* **Job 1**: Write out the Lyncus article word for word from "However, the site" to "of Upper Macedonia.".

* **Provided text**:
=== Begin Enclosure ===
Has the lost ancient Macedonian capital city of Lyncus been discovered?

Yahoo16-04-2025

First discovered in the 1960s, archaeologists have spent the last 15 years believing the Gradishte site was a military outpost to defend against Roman attack from the era of King Philip V (221 BCE to 179 BCE).
However, the site near the Macedonian village of Crnobuki, has turned out to be of far more historical significance. Archaeologists believe they've found the city of Lyncus.
In the 7th century BCE, Lyncus was the capital city of Lyncestis, founded in the northernmost mountain region of Upper Macedonia.
Lyncestis was an independent polity that held a useful trade route position on the way east to Lydia, now Türkiye. Lyncus was the birthplace of Eurydice, the grandmother of Alexander the Great.
Eurydice's son Philip II of Macedon conquered Lyncestis in the 4th century BCE, bringing the independent state into the Kingdom of Macedon. This set the stage for his son, Alexander the Great, to become the king of the Macedonian empire.
'It is a civilization that played a major role in today's understanding of the world and the desire to connect different civilizations and cultures,' Engin Nasuh, curator-advisor archaeologist at the National Institute and Museum–Bitola says.
=== End Enclosure ===
* **The records**:
=== Begin Enclosure ===
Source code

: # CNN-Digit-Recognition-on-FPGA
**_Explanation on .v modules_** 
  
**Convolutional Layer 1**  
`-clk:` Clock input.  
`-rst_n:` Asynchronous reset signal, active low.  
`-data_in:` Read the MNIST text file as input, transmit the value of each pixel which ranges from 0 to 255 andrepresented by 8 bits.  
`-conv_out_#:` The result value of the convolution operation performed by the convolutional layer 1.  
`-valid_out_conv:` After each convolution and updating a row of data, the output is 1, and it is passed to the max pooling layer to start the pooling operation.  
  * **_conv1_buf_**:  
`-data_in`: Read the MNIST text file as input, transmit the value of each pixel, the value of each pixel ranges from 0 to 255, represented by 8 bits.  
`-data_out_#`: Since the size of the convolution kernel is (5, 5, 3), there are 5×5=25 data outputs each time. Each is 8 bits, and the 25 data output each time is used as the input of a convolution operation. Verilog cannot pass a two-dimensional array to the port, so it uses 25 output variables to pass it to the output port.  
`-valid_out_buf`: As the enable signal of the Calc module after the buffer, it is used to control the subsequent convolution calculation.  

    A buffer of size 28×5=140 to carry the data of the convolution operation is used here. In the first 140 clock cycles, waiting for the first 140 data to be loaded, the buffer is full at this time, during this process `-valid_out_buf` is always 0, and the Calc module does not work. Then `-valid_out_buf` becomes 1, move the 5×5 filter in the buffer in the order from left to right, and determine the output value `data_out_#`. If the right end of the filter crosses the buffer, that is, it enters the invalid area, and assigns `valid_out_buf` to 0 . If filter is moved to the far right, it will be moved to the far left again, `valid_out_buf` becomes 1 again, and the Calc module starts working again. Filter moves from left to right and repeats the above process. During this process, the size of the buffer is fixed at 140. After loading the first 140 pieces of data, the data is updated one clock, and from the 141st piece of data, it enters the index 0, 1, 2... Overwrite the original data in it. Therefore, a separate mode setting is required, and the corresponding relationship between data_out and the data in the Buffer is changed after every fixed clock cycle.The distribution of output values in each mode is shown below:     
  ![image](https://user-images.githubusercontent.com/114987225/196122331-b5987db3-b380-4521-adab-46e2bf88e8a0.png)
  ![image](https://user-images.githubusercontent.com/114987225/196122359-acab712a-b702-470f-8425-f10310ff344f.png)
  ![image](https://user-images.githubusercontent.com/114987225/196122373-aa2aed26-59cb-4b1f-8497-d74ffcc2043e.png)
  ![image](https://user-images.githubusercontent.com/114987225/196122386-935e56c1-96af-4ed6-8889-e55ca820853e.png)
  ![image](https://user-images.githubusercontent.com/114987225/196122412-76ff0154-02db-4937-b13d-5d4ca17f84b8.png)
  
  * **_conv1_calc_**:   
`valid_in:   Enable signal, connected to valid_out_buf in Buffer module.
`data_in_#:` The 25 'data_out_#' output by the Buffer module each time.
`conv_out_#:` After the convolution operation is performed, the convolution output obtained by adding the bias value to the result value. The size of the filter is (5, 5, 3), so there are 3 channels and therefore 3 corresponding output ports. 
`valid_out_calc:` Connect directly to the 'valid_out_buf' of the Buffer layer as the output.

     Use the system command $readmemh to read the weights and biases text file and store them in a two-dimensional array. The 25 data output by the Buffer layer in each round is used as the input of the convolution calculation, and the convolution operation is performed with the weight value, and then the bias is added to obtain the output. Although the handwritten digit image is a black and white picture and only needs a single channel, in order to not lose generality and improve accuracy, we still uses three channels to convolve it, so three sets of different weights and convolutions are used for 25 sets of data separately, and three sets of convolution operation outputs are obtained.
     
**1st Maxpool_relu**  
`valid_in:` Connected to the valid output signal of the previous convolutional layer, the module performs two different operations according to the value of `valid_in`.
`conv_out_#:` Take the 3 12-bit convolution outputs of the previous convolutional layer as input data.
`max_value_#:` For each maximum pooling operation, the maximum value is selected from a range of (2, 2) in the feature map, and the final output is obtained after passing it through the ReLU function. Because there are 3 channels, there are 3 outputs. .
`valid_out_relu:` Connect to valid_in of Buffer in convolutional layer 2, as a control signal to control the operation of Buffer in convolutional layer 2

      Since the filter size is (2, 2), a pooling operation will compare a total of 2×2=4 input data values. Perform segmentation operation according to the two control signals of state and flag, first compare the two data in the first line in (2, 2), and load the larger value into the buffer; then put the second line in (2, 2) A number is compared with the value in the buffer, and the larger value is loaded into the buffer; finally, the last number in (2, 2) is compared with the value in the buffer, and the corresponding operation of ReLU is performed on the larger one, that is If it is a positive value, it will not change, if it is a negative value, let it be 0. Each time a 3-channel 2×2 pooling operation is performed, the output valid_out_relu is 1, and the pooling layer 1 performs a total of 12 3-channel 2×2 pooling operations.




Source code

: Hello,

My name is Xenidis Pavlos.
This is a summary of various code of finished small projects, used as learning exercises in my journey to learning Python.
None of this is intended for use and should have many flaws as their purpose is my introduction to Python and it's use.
=== End Enclosure ===
* **Job 2**: Give again, unchanged, the records from their first line to the line with "on .v modules_**".

* **Final answer 1**:
However, the site near the Macedonian village of Crnobuki, has turned out to be of far more historical significance. Archaeologists believe they've found the city of Lyncus.
In the 7th century BCE, Lyncus was the capital city of Lyncestis, founded in the northernmost mountain region of Upper Macedonia.

* **Final answer 2**:
Source code

: # CNN-Digit-Recognition-on-FPGA
**_Explanation on .v modules_** 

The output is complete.